• EXCERPT PROVIDED
....

At that time QGIS only supported 2D meshes that defined results on vertices and faces. We had been keen to extend the capabilities of the software stack to support 3D mesh data for a long time so this was an exciting opportunity. Part of the task was also to include rendering support for TUFLOW model results on the QGIS 3D view. The delivery of the project was within one QGIS release cycle (less than 6 months time for users to use it on their projects!)

Flooding simulation simulated as a mesh layer in QGIS 3D

Contact us at info@lutraconsulting.co.uk if you’d like to discuss the benefits of integrating your flood modelling software more tightly with QGIS or you have some custom QGIS development in mind.

C++ Development Process: From requirement to delivery

Communicate project with the community first

When doing a substantial change in the QGIS codebase, the developer needs to write a technical specification of the QGIS changes for community discussion. QGIS Core Developers (which Lutra is a part of) can give valuable feedback to the overall technical approach and the wider community can raise some usability issues or enhancement proposals. Most importantly, each part of the QGIS code has its lead maintainers, for example Martin Dobias, our CTO, is the maintainer of QGIS 3D code and Peter Petrik is the maintainer of the Mesh layer code. It is a good practice to address the maintainers’, users’ and other developers’ concerns and feedback to ensure the feature can be implemented in QGIS.

So after a thorough discussion about the requirements with the TUFLOW team and analysis of the existing tools for post-processing and display of the TUFLOW FV format we came up with the QGIS Enhancement: Support of 3D layered meshes

The community reaction was very positive and supportive. Time to start coding!

MDAL to support TUFLOW FV NetCDF format

Mesh Data Abstraction Library MDAL is a C++ library for handling unstructured mesh data. It provides a single data model for multiple supported data formats. MDAL is used by QGIS for data access for mesh layers. If you want QGIS to support your data format, you need to have a driver in MDAL that implements it.

MDAL

We added support for 3D stacked meshes and the TUFLOW FV format in MDAL. When we develop features in MDAL, we focus on quality code, so

  • all changes have a proper code review,
  • all code has fully automated tests with more than 90% coverage target
  • the documentation and manual testing is done after coding

To implement the TUFLOW FV driver for 3D stacked meshes, we added a new API/interface in MDAL, so we needed to follow up with the QGIS changes in QgsMeshLayer and MDAL data-provider.

QGIS C++ Development to support stacked meshes and visualization in 3D

The implementation of large feature changes is best to split into smaller but self-consistent parts. For example the first pull request added the basic support for the new 3D stacked meshes. Each pull request we do has a screenshot or gif/video with the new functionality preview, follows QGIS Coding Standards, has unit tests where necessary and includes the documentation for the functions/classes added in the public interface. Once the request is merged, the features are next day available in nightly builds on all platforms for testing!

....

• STORED DATA
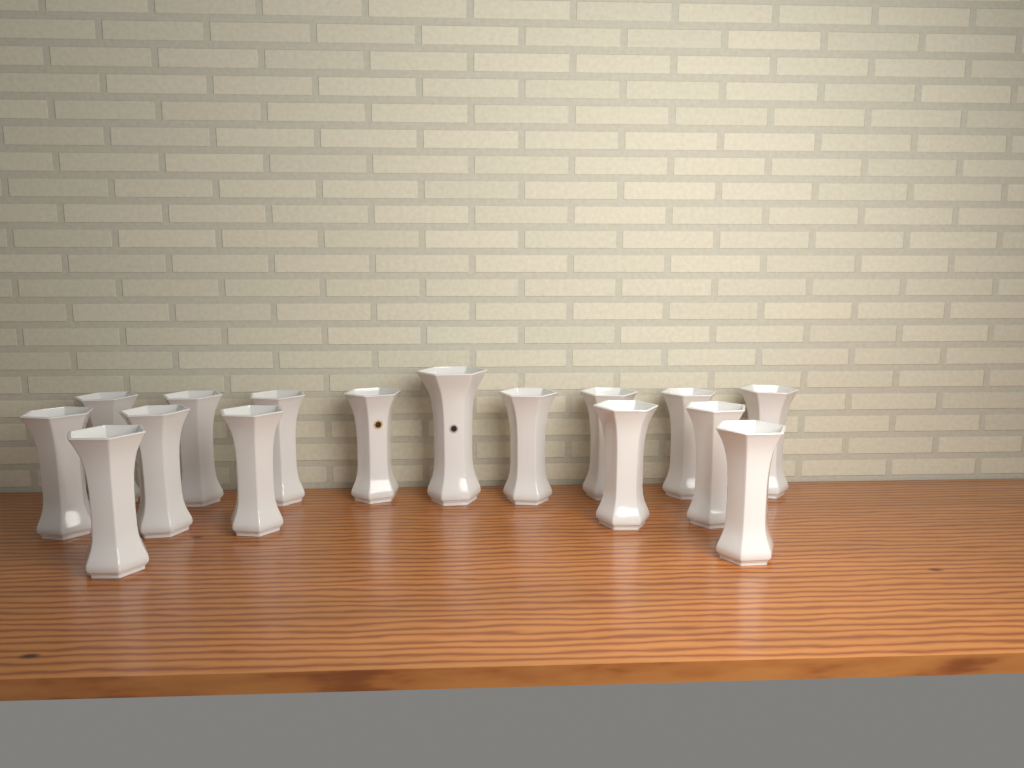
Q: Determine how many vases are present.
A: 16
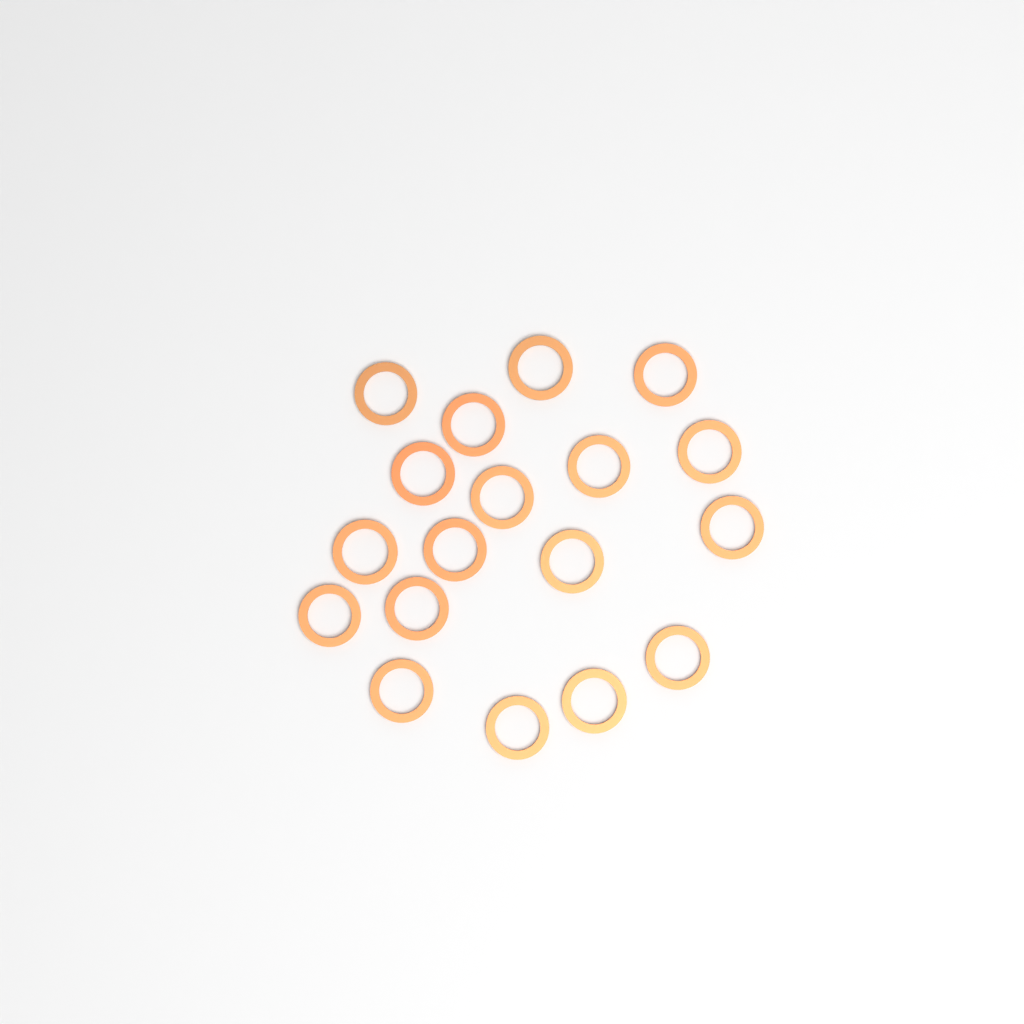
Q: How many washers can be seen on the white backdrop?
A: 18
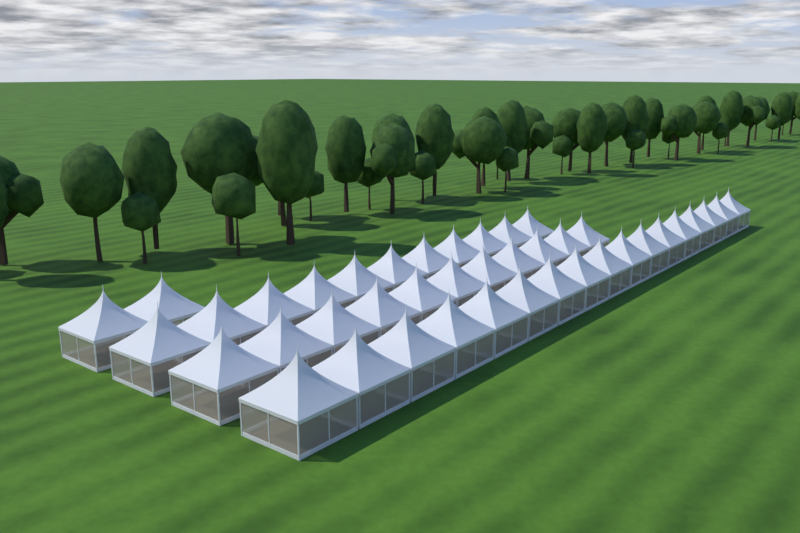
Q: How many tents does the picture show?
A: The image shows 41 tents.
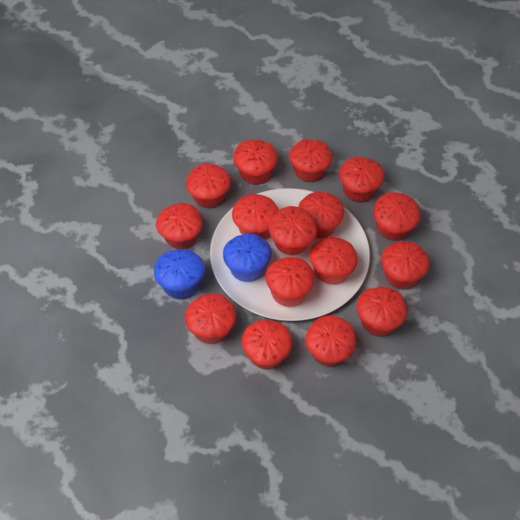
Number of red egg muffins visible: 16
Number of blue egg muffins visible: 2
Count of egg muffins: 18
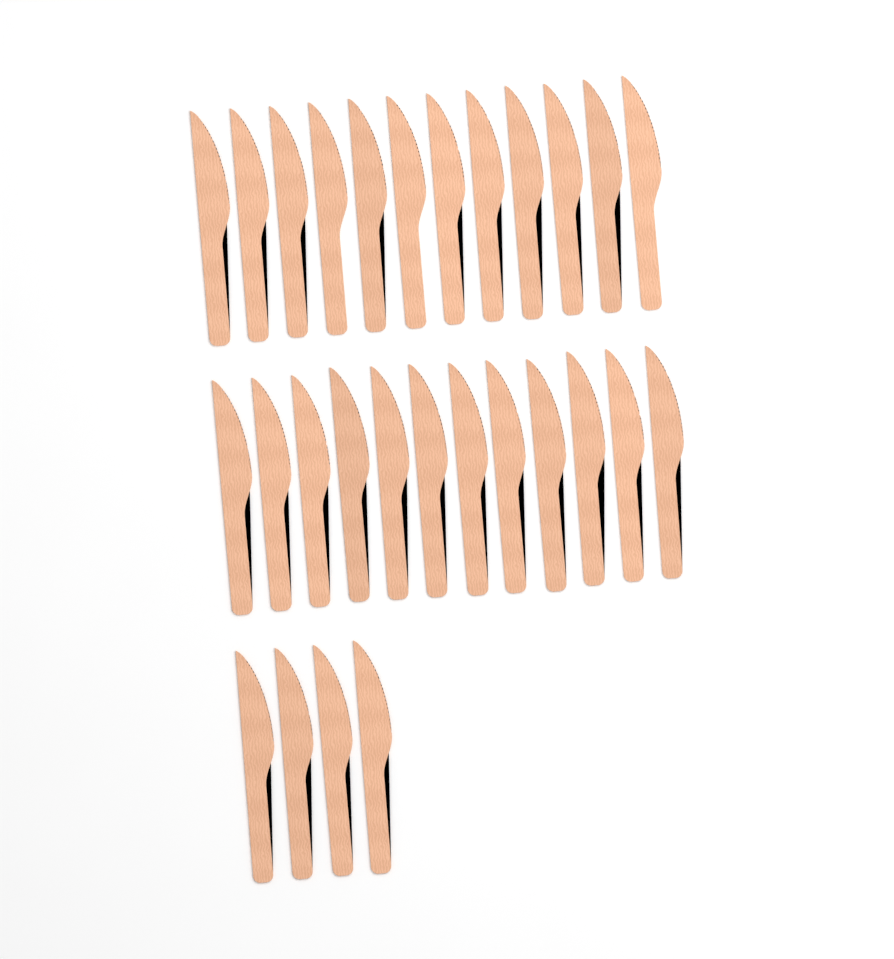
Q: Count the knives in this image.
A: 28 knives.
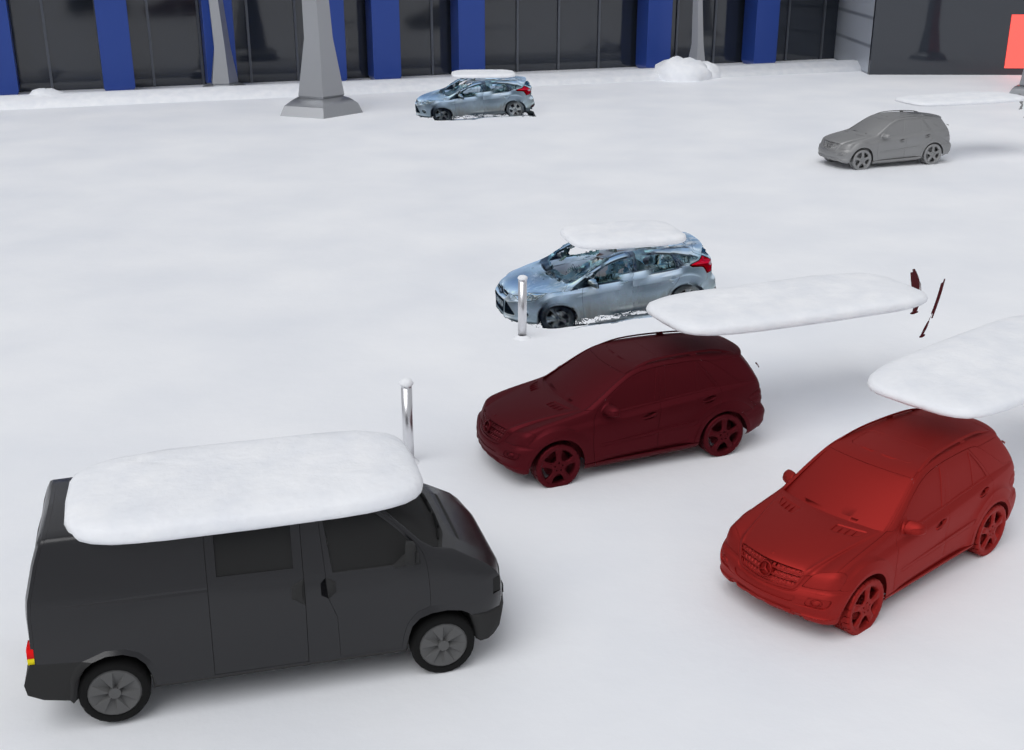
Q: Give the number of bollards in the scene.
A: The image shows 2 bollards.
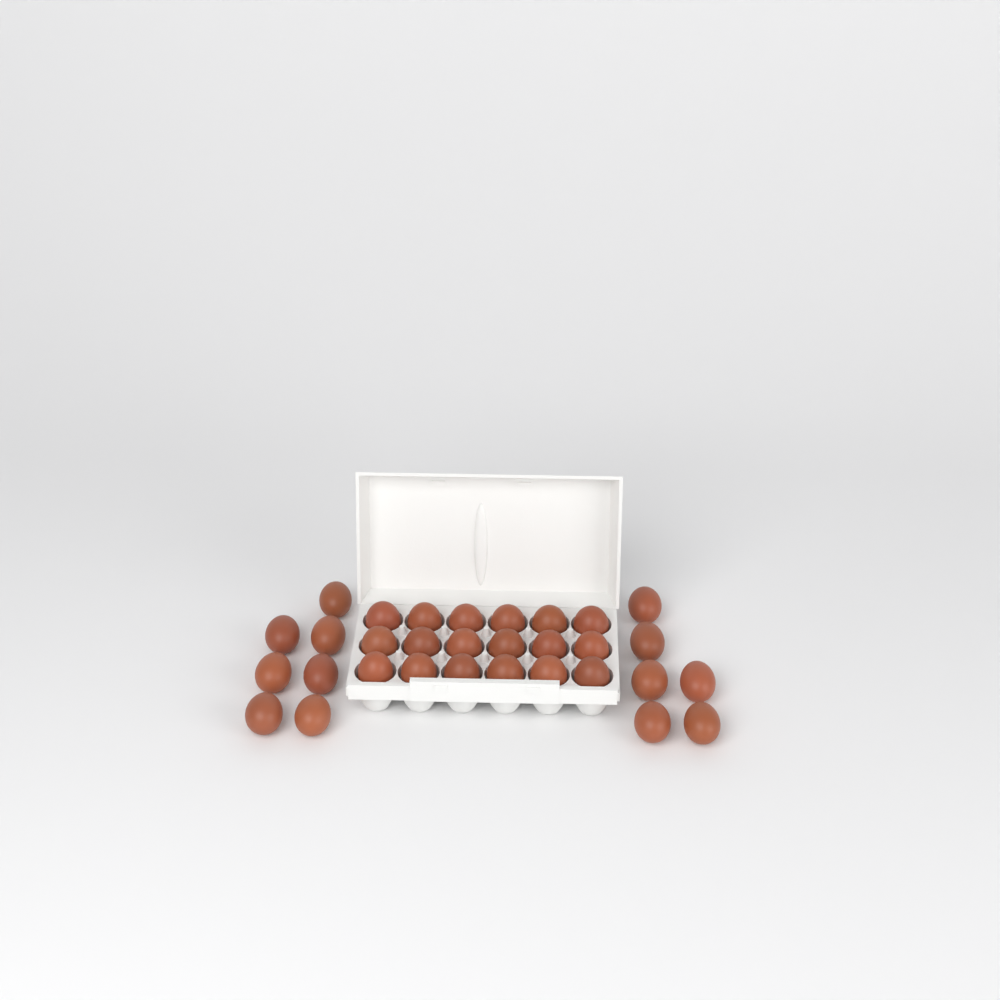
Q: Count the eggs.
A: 31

....

• SET PROBLEM A
Answer these questions using the QGIS 3D mesh development excerpt, one per line:
(i) Who maintains the QGIS 3D code?
(ii) What test coverage target do the automated tests for MDAL changes aim for?
(iii) How soon after a pull request is merged do its features show up in nightly builds?
• SET PROBLEM B
Extend the excerpt on QGIS 3D mesh development by writing what comes after its final sentence.

• TASK RESPONSE A
(i) Martin Dobias, Lutra's CTO.
(ii) More than 90% coverage.
(iii) The next day, on all platforms.

• TASK RESPONSE B
3D Terrain in QGIS3

Final Steps: feedback, testing, documentation and presentation

When all the features were in QGIS master, the TUFLOW team used windows nightly builds to test the new features and provide feedback. After a small number of iterations, all issues were resolved and implementation signed.

Shortly the new official QGIS release was published and we started promotion of the new features on our social media channels. Also, the features developed under this contract were promoted in the visual QGIS changelog.

Streamlines in QGIS3

Benefits for TUFLOW to support QGIS Core C++ Development:

  • Reduced development and maintenance costs for tools such as the TUFLOW Viewer QGIS Plugin since the new features are part of the QGIS core
  • By being part of the QGIS ecosystem it provides opportunities to approach QGIS users in the flooding and coastal modeling industry to use TUFLOW software
  • As a project sponsor, the requirements of the new features meet the present and future needs of the TUFLOW user base.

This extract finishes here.